Whole labour and 3D printers: taking a moment to think about the intersection of alienated labour and 3D printing.

Three things are responsible for the following idea. I'll go in reverse-chronological order in explaining them. 1. Two days ago, someone commented to me that people seem to be disproportionately interested in 3D printers, compared against all the other technologies of making and hacking we currently have access to. He wondered, aloud, why 3D printers have caught the public imagination so successfully. 2. I've been reading a book recently called The London Hanged (Linebaugh, 1992), which is an account of crime in eighteenth century London, but which sheds light on the transformation that concepts like criminality and property were undergoing at the time. One chapter recounts changes to particular trades, which, in squeezing the margins and financial opportunities of increasingly specialized tradesmen, engendered a poverty and lack of agency that often resulted in theft. 3. A member of my dissertation committee has encouraged me to read more Marx, which is highlighting for me the importance of the concept of alienation. So, here goes.

It occurs to me that the popularity of 3D printing may have something to do with our desire to become whole labourers, making whole objects. In describing the segmentation of labour taking place in the eighteenth century, Linebaugh writes "[t]he creation of the 'detail labourer' who performed 'fractional work' in the workshop meant that the value-producing class became collective since no single worker produced a whole commodity" (1992, 223). With such segmentation comes, in Marxian terms, alienation of labour, both from the object of production and from the act of producing it. What's interesting in the case of 3D printing is the idea that a human being producing a product might want a relationship with the product, something that is largely done away with in the fractionalization of labour. No one worker can claim ownership over a product produced on an assembly line, as so many hands contribute to the final output as to make individual responsibility negligible.

Douglas Adams satirically addresses this anxiety in the fifth and final book in his Hitchhiker's Guide to the Galaxy trilogy. When the protagonist, Arthur Dent, finds himself on a planet which is relatively primitive, compared to Earth, he becomes depressed at his inability to help the local people by reproducing any of Earth's technological conveniences. He realizes that, without detailed knowledge of electrical or engineering principles, the only practical skill he has to offer is the ability to make sandwiches. This kind of anxiety about our lack of understanding of the goods we use every day, and of the inability of one person to produce the technologies and goods we take for granted, is endemic of the alienation of labour from production.

3D printing is seductive in this respect, because it offers the opportunity for people who might not normally feel capable of producing an object on their own to suddenly feel able to build something whole, from start to finish, to go from idea to object without the intervention, aid or direction of others.
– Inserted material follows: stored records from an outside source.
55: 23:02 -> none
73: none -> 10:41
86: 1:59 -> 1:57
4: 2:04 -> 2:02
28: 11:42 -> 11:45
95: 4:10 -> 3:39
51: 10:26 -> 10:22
Though we may not be able to sew ourselves a t-shirt, or to fabricate a light bulb, 3D printing presents the appearance of building something for oneself, from scratch. There is a kind of pioneer spirit in it. That spirit assuages a fear, or a guilt, or an anxiety about our alienation from the objects in our lives and the objects of our labour. The bulk of our objects are things we do not know how to produce. Our work is styled after the 'fractional work' described by Linebaugh, only far more advanced.

There is a kind of power in feeling able to do for oneself, certainly, one often compared to the self-sufficiency detailed by the likes of Thoreau. But the idea of becoming a whole labourer seems, to me, slightly different. The idea of total self-sufficiency, though often discussed by both advocates and detractors of 3D printing, is a different beast from the desire to de-fractionalize one's labour. In the self-sufficiency narrative, there is the idea that an individual (or, in some cases, a community) should be able to take care of the sum of their personal needs, through their own actions. The end being sought, in such a narrative, is a kind of guarantee that an individual might take care of themself. In comparison, the idea of 3D printing as an elixer for the alienation of labour is about the product of our labour, rather than our ability to exist as an independent individual. Tracts like Shop Class as Soulcraft and The Craftsman speak to the desire to feel a connection to a whole object, as a whole labourer: the idea that craft represents a whole understanding, a kind of mastery not offered by the routinized, fractionalized actions of the modern shop floor. In short, a whole labourer is one who can produce a whole object, solve a whole problem, act alone rather than rely on a community of production in which each worker represents a different, fragmented skill.

The 3D printer spits out a whole object. Alone with a small collection of tools-your CAD software, your slicing software, your 3D printer-you can produce an object yourself, without the intervention of other specialized labourers. It allows you to feel a mastery that may not be afforded in other areas of life and work. You are offered a feeling of accomplishment and ownership, having produced something yourself, in its entirety. In short, in a society in which the vast majority of our labour has been divided and fragmented to an increasingly fine degree, the 3D printer seems to give you a moment of wholeness. You leave fragmentation behind in the time that you produce that 3D-printed object. You become a whole labourer, with mastery over your tools, and everything you need to produce an object, embodied in your own skills and resources.